Lorsque Elvis est mort, il y a 25 ans, je jouais au soccer dans la cour arrière de la maison de mon meilleur ami. Rue Louisbourg, PQ.
J’avais 14 ans. J’écoutais Pink Floyd, King Crimson et Mike Oldfield en fumant des pétards. Elvis? M’en crisse! Mort? Youppi!!!
On a presque applaudi. Bon débarras.
Disparu, le gros quétaine joufflu, la moumoune en suit à paillettes et favoris. Fini les passes de karaté et les colliers hawaïens. Fini le braillage affectif: Falling in Love with You, chérie aime-moi, je pète au lit depuis que t’es partie ma poule…
Ah! les ados sont cruels.
Mais faut dire que le Elvis que l’on connaissait à l’époque n’était pas au mieux de sa forme. Zombie mort vivant vaincu par les cheeseburgers, les pilules à la caisse et le très vénal Colonel Parker, lorsqu’il ne bavait pas sur l’oreiller, toute la journée enveloppé dans sa couche-culotte, il pataugeait dans un répertoire assez vaseux merci.
C’est en écoutant les poètes bien-pensants et idéalistes que je me suis aperçu que des gens comme Bob Dylan, John Lennon ou plus tard Springsteen vouaient une admiration sans borne à cette grosse nouille d’Elvis parce qu’il avait inventé le rock’n’roll. Alors les vieilles chansons frénétiques issues de sa petite révolution de 56 me sont revenues aux oreilles. All shook up.
Et de fil en aiguille, tout le reste, et surtout les chansons anecdotiques poussées entre deux duels virils sur les trames sonores des mauvais films de Hal Wallis. De petits bonbons en apparence futiles et inoffensifs qui me laissaient sans voix.
Parce que derrière ces textes sucrés, la voix guimauve d’Elvis dissimulait ce message étonnant: "Je flatte, je lèche, je susurre, je pomponne, je vaseline, vous croyez! Eh bien! je mens comme un arracheur de dents. Mon Dieu, qu’est-ce que je souffre dans ce costume de clown trop petit pour moi."
Clown condamné à fabriquer de la saucisse pour payer les Cadillac roses et les traites sur le jet, à chanter des merdes pour plaire à l’Amérique obscène et opulente, l’Amérique obèse comme le King, kitsch et de mauvais goût comme les rideaux en satin rouge de son bungalow à 13 chambres et sa table de salon El-Ran. Pavée comme Graceland pour parquer sa roulotte et climatisée comme la salle où l’on répète Roménouille et Juliette. Condamné à passer à la postérité dans les vitrines de Villeray, King du meuble, King de la patate, King de l’aspirateur, King des prix, il lui en aurait fallu bien des pilules pour l’avaler.
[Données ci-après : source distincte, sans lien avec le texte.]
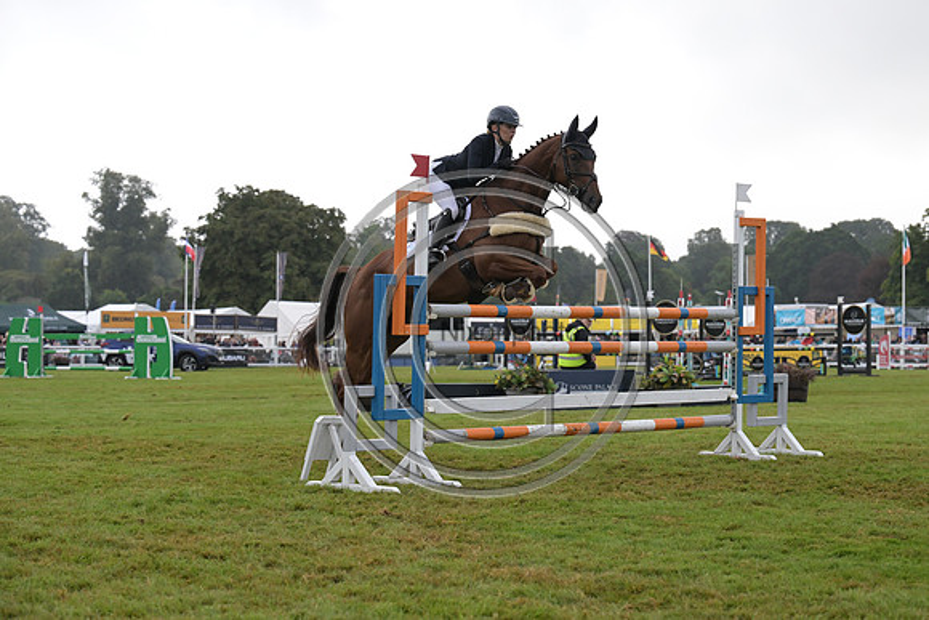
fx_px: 2039
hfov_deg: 25.7
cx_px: 464
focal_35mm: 79
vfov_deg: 17.3
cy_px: 310
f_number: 4.5
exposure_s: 1/1250
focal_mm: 79
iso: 2000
Son délire fut donc conforme à son dégoût de lui-même. Comme Marilyn ou Morrison, il mit malheureusement plus d’efforts à étouffer sa raison qu’à péter les murs de sa prison.
Nous avons tous un King en nous, c’est un clown dans un bar qui chante faux et qui fait semblant de figurer dans une annonce de bière. Mais nous savons bien que notre défi et notre drame est de savoir comment se réconcilier avec le monstre sans se placer en marge des sociétés ni se désespérer du pitoyable spectacle des cultures alléchantes et des consommations de masse aux satisfactions éphémères.
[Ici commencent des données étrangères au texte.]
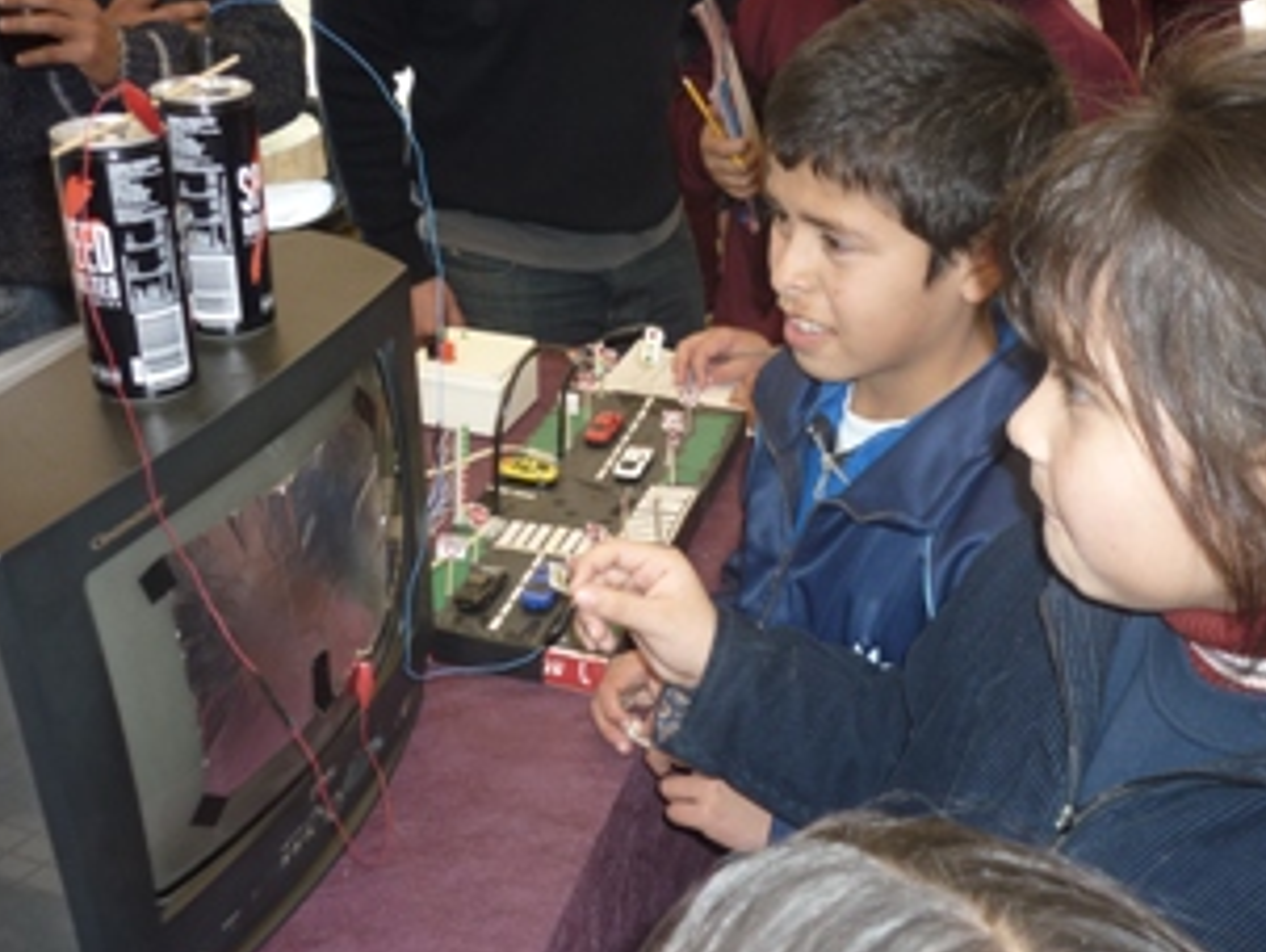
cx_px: 704
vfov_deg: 37.7
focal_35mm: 38
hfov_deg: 48.8
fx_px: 1391
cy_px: 526
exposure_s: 1/160
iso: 100
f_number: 2.8
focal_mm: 5.5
Résidu freudien de sa petite enfance très pauvre, Elvis ne pouvait pas s’absenter de chez lui sans emporter à la dernière seconde un bibelot, un cendrier, un briquet, un objet rassurant qui aurait pu lui manquer. Il collectionnait les badges de shérif et les flingues. Et ce n’est pas pour rien qu’il aimait par-dessus tout s’en prendre à la vitrine de toutes les horreurs, de toutes les laideurs et de toutes les peurs dans laquelle, de Hawaï à Las Vegas, il voyait son reflet.